The Inside of a Dormitory at Air Force Basic Training.

Copyright Rod Powers

The Army and Marines call them "barracks." The Navy calls them "ships." In the Air Force, your sleeping quarters in Air Force Basic Military Training (AFBMT) are called "dormitories," (or "dorms" for short). Don't let the name fool you, and don't confuse this with college campus dormitories. In Air Force basic training, like the other services, the "dorms" are large rooms with a whole bunch of bunks and lockers in them.

The dorms are housed in large buildings. Most of these dorms were constructed in the mid-70s.

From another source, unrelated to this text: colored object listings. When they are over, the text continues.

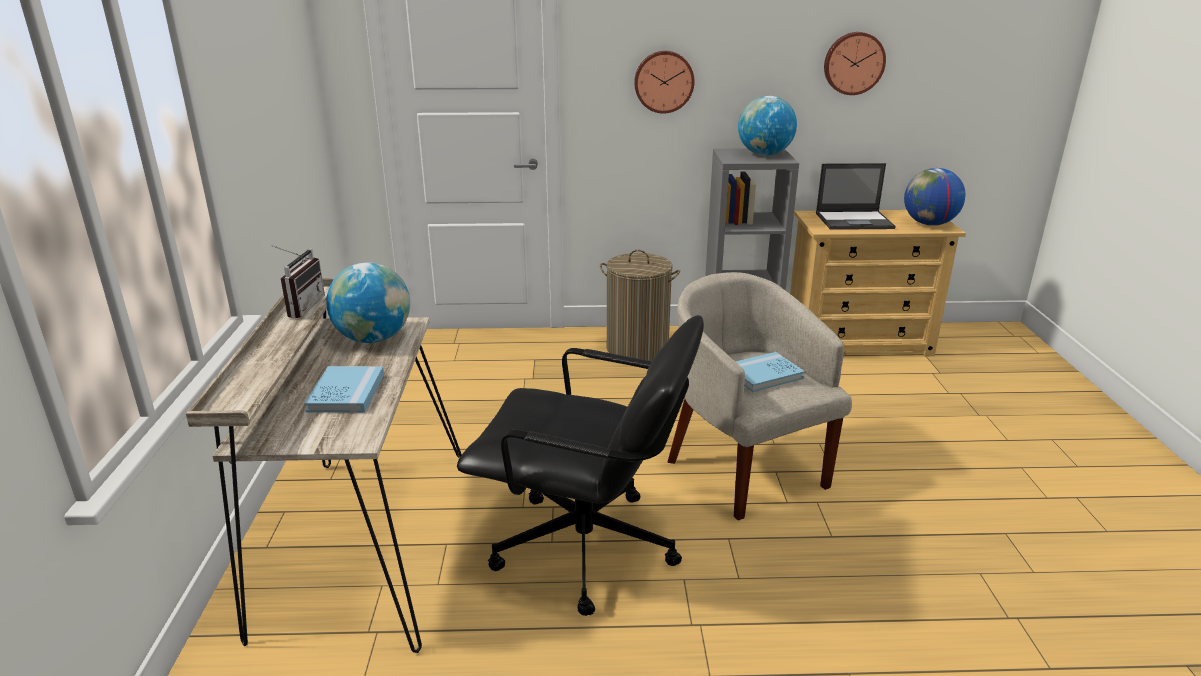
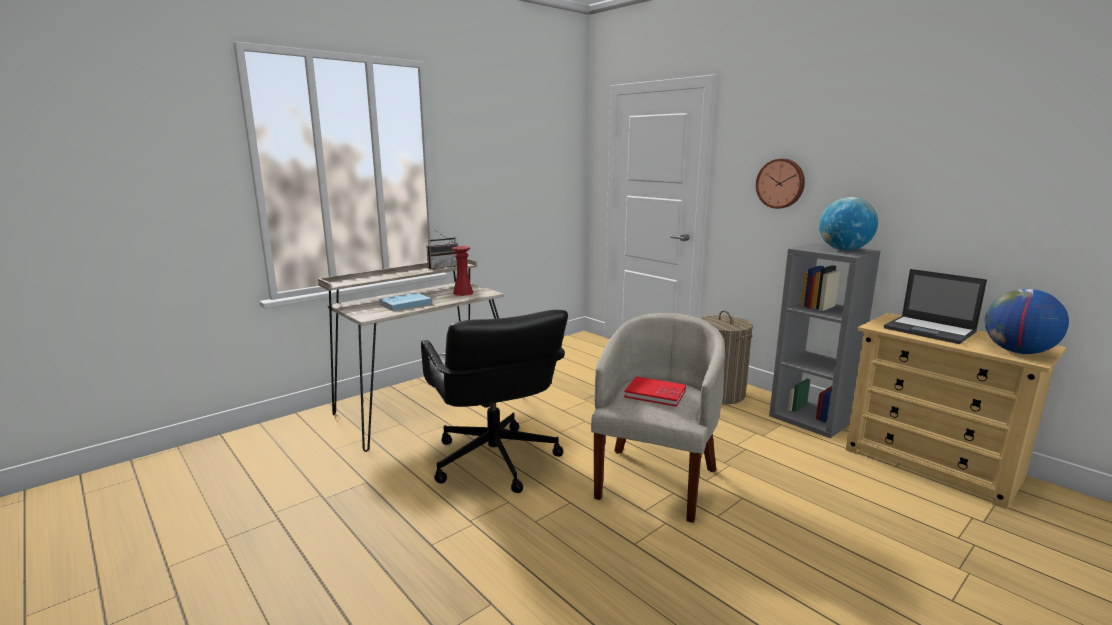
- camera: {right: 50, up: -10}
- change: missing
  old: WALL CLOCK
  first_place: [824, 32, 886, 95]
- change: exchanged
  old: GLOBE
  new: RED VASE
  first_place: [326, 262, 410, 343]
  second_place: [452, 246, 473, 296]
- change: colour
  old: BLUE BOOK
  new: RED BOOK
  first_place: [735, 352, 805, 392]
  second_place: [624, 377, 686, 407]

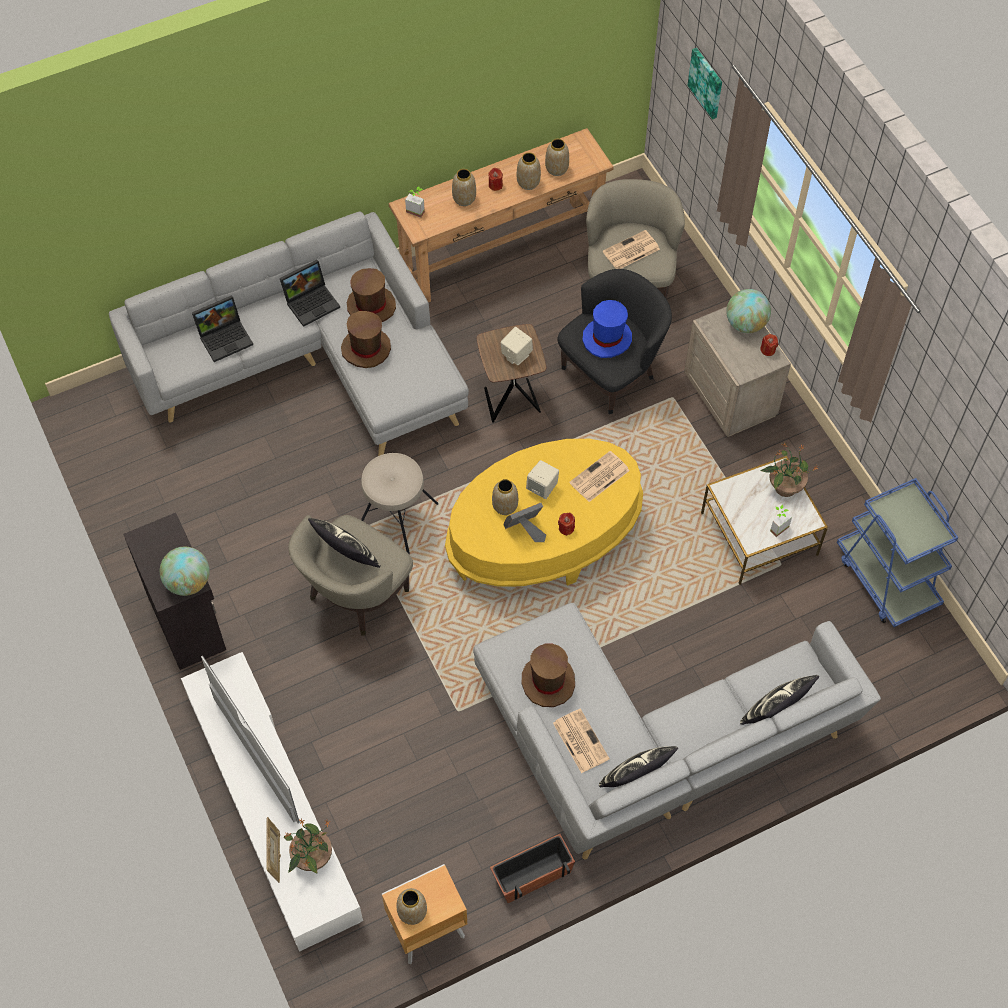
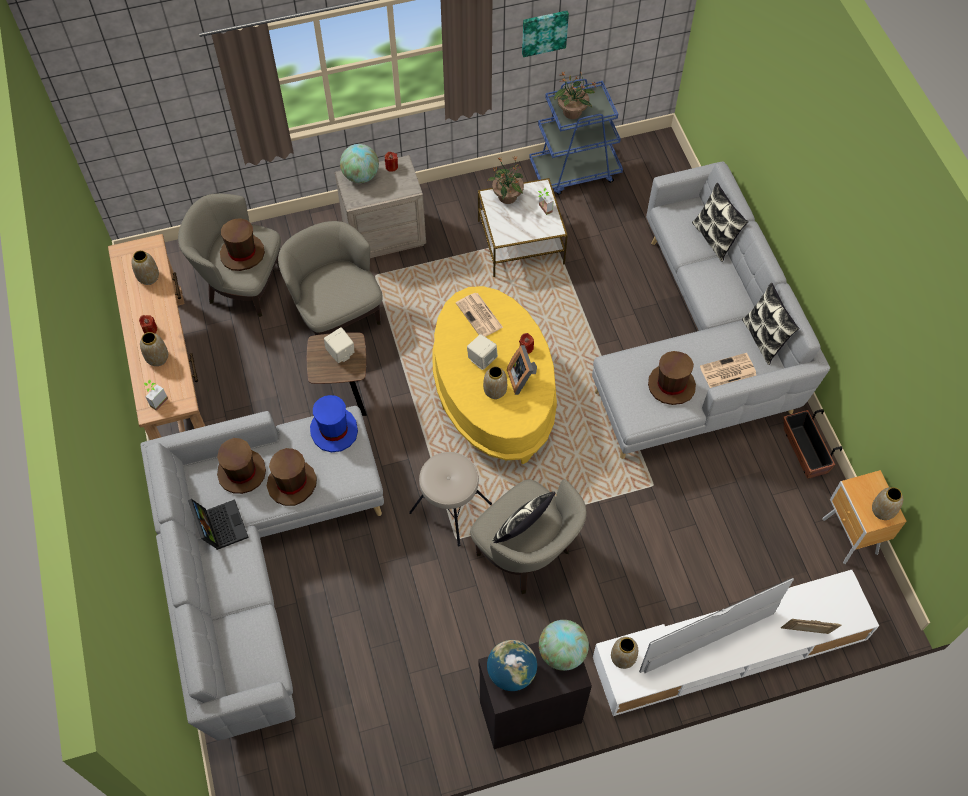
- camera: {right: -80, up: 0}
- change: missing
  old: LAPTOP
  first_place: [192, 295, 253, 362]
- change: appeared
  new: GLOBE
  second_place: [487, 640, 537, 691]
- change: relocated
  old: POTTED PLANT
  first_place: [283, 818, 332, 874]
  second_place: [554, 71, 597, 119]
- change: relocated
  old: VASE
  first_place: [517, 152, 541, 190]
  second_place: [611, 637, 638, 669]
- change: relocated
  old: BLUE HAT
  first_place: [582, 300, 632, 358]
  second_place: [310, 395, 358, 452]
- change: relocated
  old: PICTURE
  first_place: [687, 48, 722, 120]
  second_place: [522, 11, 569, 57]
- change: exchanged
  old: NEWSPAPER
  new: BROWN HAT
  first_place: [603, 230, 660, 269]
  second_place: [220, 218, 265, 271]
- change: colour
  old: BLACK ARMCHAIR
  new: BEIGE ARMCHAIR
  first_place: [558, 269, 672, 414]
  second_place: [278, 221, 383, 335]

When I went through Air Force basic training in 1976, my flight spend half of our training in World War II quonset huts, and then moved to our brand new dormitory which had just opened (the current dormitories).

While these buildings are now more than 40 years old, they are very, very, very clean. Why not? They've had years and years of recruits going through who have spent a substantial number of hours keeping them that way. Most dormitory buildings are three stories tall. The drill pad, chow hall, laundry, and administrative offices are located on the first floor, and the dorm bays are located on the second and third floors.

Each dorm consists of two bays (two very large rooms), with bunks and lockers aligned along two walls. The dorm also has an office for the staff, a large bathroom/shower (called a "latrine"), and a dayroom. Don't get excited about the dayroom. You don't get to spend any time relaxing in it. It's used by the T.I. for flight events, such as training demonstration, and during mail-call.

You and your flight-mates will keep the dorm spotless at all times. Each morning, you'll make your bunks the "military way," using hospital corners (see Advanced Study ). Your shoes will be shined and aligned under your bunk, and your drawers and lockers will have everything placed in them just right.